## Deine Aufgaben
**A.** Schreibe aus dem Text über die Haiti-Hilfe die Stelle von „Die Federal Emergency“ bis einschließlich „- hätten ...“ wortgetreu ab.
**B.** Führe den Text über die Haiti-Hilfe nach seinem letzten Satz weiter.

## Ausgangstext

Schon der Begriff „Sofort-Hilfe“ ist eine Lüge! Die USA sind von Haiti nur eine Flugstunde entfernt, ein US-Stützpunkt in Puerto Rico liegt sogar noch näher an Haiti.

Die Federal Emergency Management Agency (FEMA), die nach dem Hurrican Katrina in den USA gebildet wurde, verfügt über alle Mittel zum Katastropeneinsatz: transportbereites Trinkwasser, Generatoren, mobile Krankenhäuser usw. Diese Kräfte hätten schon Stunden nach dem Erdbeben eintreffen können - hätten ...

Dafür war schon nach drei Tagen der US-Flugzeugträger Carl Vinson dort - ohne jede Notfallausrüstung, dafür aber mit Raketen.

## Bereitgestellte Einträge
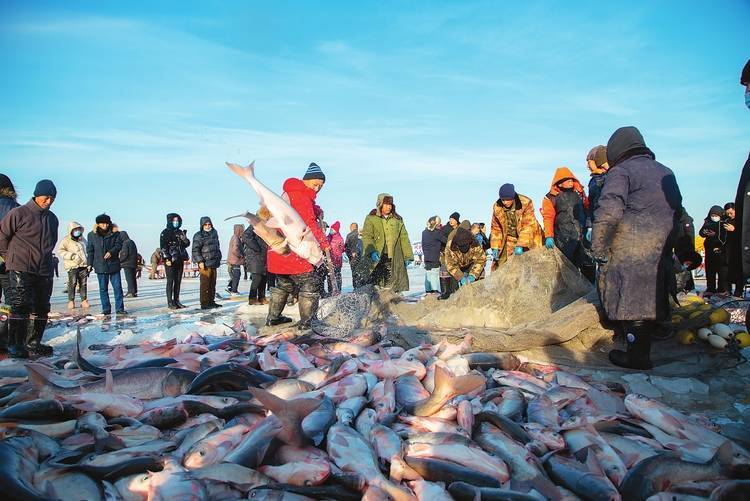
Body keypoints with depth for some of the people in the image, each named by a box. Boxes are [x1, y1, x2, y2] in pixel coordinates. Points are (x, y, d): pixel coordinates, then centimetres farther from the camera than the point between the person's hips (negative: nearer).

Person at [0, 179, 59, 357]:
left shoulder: (52, 219, 14)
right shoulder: (19, 213, -6)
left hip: (44, 271, 6)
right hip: (21, 269, -6)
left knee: (42, 309, 8)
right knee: (20, 307, -9)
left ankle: (33, 343, 18)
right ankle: (15, 345, -2)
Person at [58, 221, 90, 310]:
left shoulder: (83, 239, 17)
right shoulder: (67, 240, 0)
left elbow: (87, 252, 25)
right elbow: (60, 250, -7)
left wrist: (89, 264, 17)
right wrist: (72, 256, -15)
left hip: (83, 265, 5)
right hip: (72, 265, -4)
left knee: (83, 283, 4)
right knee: (72, 283, -6)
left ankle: (84, 300, 10)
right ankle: (71, 301, 1)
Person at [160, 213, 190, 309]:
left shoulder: (180, 232, 15)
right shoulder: (165, 232, -3)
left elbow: (187, 244, 18)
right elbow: (163, 246, -9)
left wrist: (184, 239, -4)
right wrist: (167, 258, -17)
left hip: (180, 260, 6)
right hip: (170, 260, -6)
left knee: (178, 281, 8)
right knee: (170, 281, -4)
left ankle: (176, 301, 15)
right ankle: (170, 302, -1)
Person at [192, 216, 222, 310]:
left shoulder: (214, 233, 15)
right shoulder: (198, 236, -7)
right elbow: (195, 250, -10)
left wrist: (218, 258, 21)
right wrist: (200, 261, -17)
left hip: (214, 263, 7)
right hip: (204, 263, -7)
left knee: (213, 283, 11)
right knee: (205, 284, -6)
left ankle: (211, 301, 19)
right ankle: (204, 303, -3)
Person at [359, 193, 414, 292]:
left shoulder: (398, 220, 15)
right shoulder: (371, 219, 5)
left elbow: (404, 238, 13)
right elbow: (366, 236, -4)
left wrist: (408, 256, 6)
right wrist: (371, 251, -21)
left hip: (395, 260, 3)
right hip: (377, 259, -3)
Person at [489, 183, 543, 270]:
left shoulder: (526, 203, -20)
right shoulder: (497, 207, -10)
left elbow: (528, 226, -24)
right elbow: (496, 228, 2)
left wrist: (520, 245, -32)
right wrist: (495, 247, -5)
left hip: (528, 237, -2)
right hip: (510, 239, 2)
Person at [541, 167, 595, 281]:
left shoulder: (579, 193, 12)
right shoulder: (551, 198, 1)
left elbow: (588, 210, 19)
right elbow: (548, 218, -5)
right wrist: (549, 237, -14)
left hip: (583, 236, 4)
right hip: (564, 240, -3)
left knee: (589, 267, 3)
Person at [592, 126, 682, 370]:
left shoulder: (621, 171, -6)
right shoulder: (666, 172, 20)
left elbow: (609, 211, -20)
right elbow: (677, 210, 23)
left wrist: (599, 249, -13)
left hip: (630, 254, -8)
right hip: (661, 254, 8)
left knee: (630, 302, -2)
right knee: (649, 299, 14)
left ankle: (637, 355, 1)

## Lösungen zur Übung
**A.**
Die Federal Emergency Management Agency (FEMA), die nach dem Hurrican Katrina in den USA gebildet wurde, verfügt über alle Mittel zum Katastropeneinsatz: transportbereites Trinkwasser, Generatoren, mobile Krankenhäuser usw. Diese Kräfte hätten schon Stunden nach dem Erdbeben eintreffen können - hätten ...

**B.**
Als US-Außenministerin Clinton nach Haiti flog, versprach sie auf einer Pressekonferenz 100 Millionen Dollar Hilfe. Im nächsten Atemzug ließ sie aber auch keinen Zweifel am imperialistischen Mandat der USA: „Wir werden heute hier sein, morgen und darüber hinaus.“

Rassismus

Die Medien malen ein Bild, dass Haiti ohne US-Truppen im Chaos versinken würde. Sie behaupten, dass es in Haiti eine „wirklich humanitäre“ Intervention gebe, dass imperialistische Truppen und zivile Hilfsdienste Hand in Hand für die Bevölkerung arbeiten würden. Dabei wird nicht nur verschwiegen, dass Länder wie Kuba beweisen, dass humanitäre Hilfe z.B. durch Ärzteteams und medizinische Versorgung keiner militärischen Absicherung bedarf. Der Bevölkerung wird auch in rassistischer Manier unterschoben, dass sie zur eigenen Kontrolle über die Verteilung von Gütern nicht fähig wäre, ja dass sie gar HelferInnen angriffen, würden nicht vor jeder Hilfeleistung „Ruhe und Ordnung“ hergestellt.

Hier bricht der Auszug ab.